Après avoir rappelé que le déclassement d’un bien du domaine public suppose en principe qu’il ne soit plus affecté à un service public ou à l'usage direct du public, conformément à la lettre de l’article L. 2141-1 du CG3P, le Conseil d’État juge (CE 12 mars 2025, n° 488167) qu’une « communauté urbaine, qui est compétente pour adapter l'organisation et les conditions de fonctionnement du service public du marché de gros, pouvait légalement modifier, pour des motifs de bonne administration, le périmètre sur lequel s'applique son règlement intérieur et prendre une mesure susceptible d'entraîner la désaffectation de tout ou partie de la halle aux grossistes au service public dont elle a la charge, quand bien même des entreprises continueraient d'y exercer une activité de commerce de gros ».
Partant, le bien en question pouvait parfaitement faire l’objet d’un déclassement malgré le maintien de l’activité en question.

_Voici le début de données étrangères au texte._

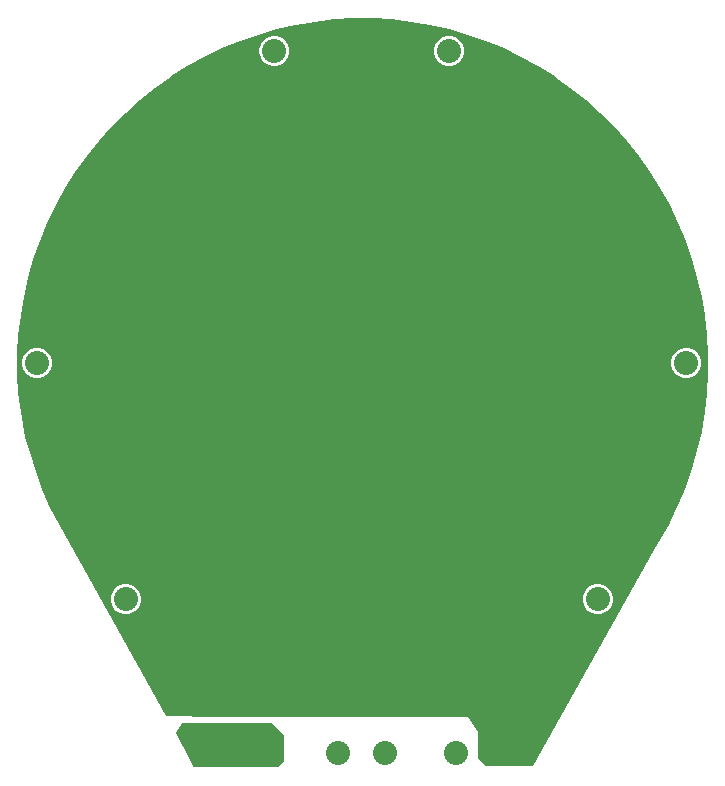
<source format=gtl>
%FSTAX23Y23*%
%MOIN*%
%SFA1B1*%

%IPPOS*%
%AMD12*
4,1,7,-0.091400,-0.060000,-0.150000,0.053600,-0.130800,0.085100,0.169300,0.085100,0.210000,0.044300,0.210000,-0.040000,0.190000,-0.060000,-0.091400,-0.060000,0.0*
%
%ADD12D12*%
%ADD13C,0.080000*%
%ADD14C,0.050000*%
%LNtampa_alinhada-1*%
%LPD*%
G36*
X00036Y02526D02*
X001Y02523D01*
X001Y02523*
X00164Y02515*
X00165Y02515*
X00228Y02505*
X00228Y02504*
X00291Y0249*
X00291Y0249*
X00353Y02472*
X00353Y02472*
X00414Y02451*
X00414Y02451*
X00474Y02426*
X00474Y02426*
X00532Y02398*
X00532Y02398*
X00588Y02367*
X00589Y02367*
X00643Y02333*
X00644Y02332*
X00696Y02295*
X00696Y02295*
X00747Y02255*
X00747Y02255*
X00795Y02212*
X00795Y02211*
X0084Y02166*
X00841Y02166*
X00884Y02118*
X00884Y02118*
X00924Y02067*
X00924Y02067*
X00961Y02015*
X00962Y02014*
X00996Y0196*
X00996Y0196*
X01027Y01903*
X01027Y01903*
X01055Y01845*
X01055Y01845*
X0108Y01785*
X0108Y01785*
X01101Y01724*
X01101Y01724*
X01119Y01662*
X01119Y01662*
X01133Y01599*
X01134Y01599*
X01144Y01536*
X01144Y01535*
X01152Y01471*
X01152Y01471*
X01155Y01407*
X01155Y01406*
Y01342*
X01155Y01342*
X01152Y01278*
X01152Y01277*
X01144Y01213*
X01144Y01213*
X01134Y0115*
X01133Y01149*
X01119Y01087*
X01119Y01086*
X01101Y01025*
X01101Y01024*
X0108Y00964*
X0108Y00963*
X01055Y00904*
X01055Y00903*
X01027Y00846*
X01027Y00845*
X00996Y00789*
X00996Y00788*
X00973Y00753*
X0057Y00034*
X00415*
X00388Y00061*
Y00149*
X00356Y00198*
X-0048*
X-00652Y00202*
X-01039Y00895*
X-01069Y00965*
X-01123Y0113*
X-01137Y01213*
X-01137Y01213*
X-01144Y01277*
X-01144Y01278*
X-01148Y01342*
X-01148Y01342*
Y01406*
X-01148Y01407*
X-01144Y01471*
X-01144Y01471*
X-01137Y01535*
X-01137Y01536*
X-01126Y01599*
X-01126Y01599*
X-01112Y01662*
X-01112Y01662*
X-01094Y01724*
X-01094Y01724*
X-01073Y01785*
X-01072Y01785*
X-01048Y01845*
X-01048Y01845*
X-0102Y01903*
X-0102Y01903*
X-00989Y0196*
X-00988Y0196*
X-00954Y02014*
X-00954Y02015*
X-00917Y02067*
X-00916Y02067*
X-00876Y02118*
X-00876Y02118*
X-00833Y02166*
X-00833Y02166*
X-00788Y02211*
X-00787Y02212*
X-0074Y02255*
X-00739Y02255*
X-00689Y02295*
X-00689Y02295*
X-00636Y02332*
X-00636Y02333*
X-00582Y02367*
X-00581Y02367*
X-00525Y02398*
X-00524Y02398*
X-00467Y02426*
X-00466Y02426*
X-00407Y02451*
X-00407Y02451*
X-00346Y02472*
X-00345Y02472*
X-00284Y0249*
X-00283Y0249*
X-00221Y02504*
X-0022Y02505*
X-00157Y02515*
X-00157Y02515*
X-00093Y02523*
X-00092Y02523*
X-00028Y02526*
X-00028Y02526*
X00035*
X00036Y02526*
G37*
%LNtampa_alinhada-2*%
%LPC*%
G36*
X00297Y02467D02*
X00284D01*
X00272Y02463*
X0026Y02457*
X00251Y02448*
X00244Y02436*
X00241Y02423*
Y0241*
X00244Y02398*
X00251Y02386*
X0026Y02377*
X00272Y0237*
X00284Y02367*
X00297*
X0031Y0237*
X00322Y02377*
X00331Y02386*
X00337Y02398*
X00341Y0241*
Y02423*
X00337Y02436*
X00331Y02448*
X00322Y02457*
X0031Y02463*
X00297Y02467*
G37*
G36*
X-00284D02*
X-00297D01*
X-0031Y02463*
X-00322Y02457*
X-00331Y02448*
X-00337Y02436*
X-00341Y02423*
Y0241*
X-00337Y02398*
X-00331Y02386*
X-00322Y02377*
X-0031Y0237*
X-00297Y02367*
X-00284*
X-00272Y0237*
X-0026Y02377*
X-00251Y02386*
X-00244Y02398*
X-00241Y0241*
Y02423*
X-00244Y02436*
X-00251Y02448*
X-0026Y02457*
X-00272Y02463*
X-00284Y02467*
G37*
G36*
X01089Y01427D02*
X01076D01*
X01063Y01424*
X01051Y01417*
X01042Y01408*
X01036Y01397*
X01032Y01384*
Y01371*
X01036Y01358*
X01042Y01347*
X01051Y01337*
X01063Y01331*
X01076Y01327*
X01089*
X01101Y01331*
X01113Y01337*
X01122Y01347*
X01129Y01358*
X01132Y01371*
Y01384*
X01129Y01397*
X01122Y01408*
X01113Y01417*
X01101Y01424*
X01089Y01427*
G37*
G36*
X-01076D02*
X-01089D01*
X-01101Y01424*
X-01113Y01417*
X-01122Y01408*
X-01129Y01397*
X-01132Y01384*
Y01371*
X-01129Y01358*
X-01122Y01347*
X-01113Y01337*
X-01101Y01331*
X-01089Y01327*
X-01076*
X-01063Y01331*
X-01051Y01337*
X-01042Y01347*
X-01036Y01358*
X-01032Y01371*
Y01384*
X-01036Y01397*
X-01042Y01408*
X-01051Y01417*
X-01063Y01424*
X-01076Y01427*
G37*
G36*
X00793Y0064D02*
X0078D01*
X00768Y00637*
X00756Y0063*
X00747Y00621*
X0074Y00609*
X00737Y00597*
Y00583*
X0074Y00571*
X00747Y00559*
X00756Y0055*
X00768Y00543*
X0078Y0054*
X00793*
X00806Y00543*
X00818Y0055*
X00827Y00559*
X00833Y00571*
X00837Y00583*
Y00597*
X00833Y00609*
X00827Y00621*
X00818Y0063*
X00806Y00637*
X00793Y0064*
G37*
G36*
X-0078D02*
X-00793D01*
X-00806Y00637*
X-00818Y0063*
X-00827Y00621*
X-00833Y00609*
X-00837Y00597*
Y00583*
X-00833Y00571*
X-00827Y00559*
X-00818Y0055*
X-00806Y00543*
X-00793Y0054*
X-0078*
X-00768Y00543*
X-00756Y0055*
X-00747Y00559*
X-0074Y00571*
X-00737Y00583*
Y00597*
X-0074Y00609*
X-00747Y00621*
X-00756Y0063*
X-00768Y00637*
X-0078Y0064*
G37*
%LNtampa_alinhada-3*%
%LPD*%
G54D12*
X-0047Y0009D03*
G54D13*
X-01082Y01377D03*
X00078Y00078D03*
X-00078D03*
X00291Y02417D03*
X-00291D03*
X01082Y01377D03*
X00314Y00078D03*
X-00787Y0059D03*
X00787D03*
X-00314Y00078D03*
G54D14*
X-005Y0011D03*
M02*
</source>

Cette solution permet de bien comprendre la notion de désaffectation au sens des dispositions législatives relatives au déclassement. En effet, traditionnellement, la désaffectation est présentée comme le fait que le bien n’est plus utilisé pour répondre aux besoins de l’utilité publique. Autrement dit, la désaffectation est souvent conçue d’un point de vue matériel, ce qui permet, il est vrai, d’insister sur l’insuffisance d’une simple expression de la volonté de l’administration pour faire sortir le bien du domaine public puisqu’il faut que l’immeuble cesse effectivement d’être utilisé par le service public pour qu’il puisse ensuite par une décision de déclassement être soustrait au régime de la domanialité publique.
Cette présentation traditionnelle est assurément juste. Mais elle ne permet pas de comprendre clairement l’essentiel. Ce qui importe avant tout, ce n’est pas l’activité matérielle à laquelle l’immeuble est affecté. Ce qui importe, c’est le statut de cette activité, c’est-à-dire sa qualification de service public (v. pour de plus amples développements, J.-F. Lafaix et R. Léonetti, La désaffectation du domaine public par changement de statut de l’activité – JCP N 2024, 1065)
Cela pouvait déjà être soutenu, notamment à la lecture de conclusions de commissaires du gouvernement et rapporteurs publics (v. not. sur le changement de statut de l’activité : Mme Bergeal, ccl. sur CE 13 juin 1997, n° 167907 et 168940, Sté des transports pétroliers par pipe-line, AJDA 1997, p. 794 ; et sur l’absence de qualification du critère de l’aménagement indispensable qui permettrait de constater l’absence d’affectation relevant du domaine public et permettant en conséquence un déclassement : M. Dacosta, ccl. sur CE 3 octobre 2012 Commune de Port-Vendres, n° 353915, cité in AJDA 2013, p. 471, note Fatôme, Raunet, Léonetti).
Autrement dit, avec la décision du 12 mars 2025, le Conseil d’Etat confirme désormais explicitement que le changement de statut d’une activité qui par décision de l’autorité compétente n’est plus qualifiable de service public suffit à constater la désaffectation et à prononcer le déclassement d’un immeuble du domaine public.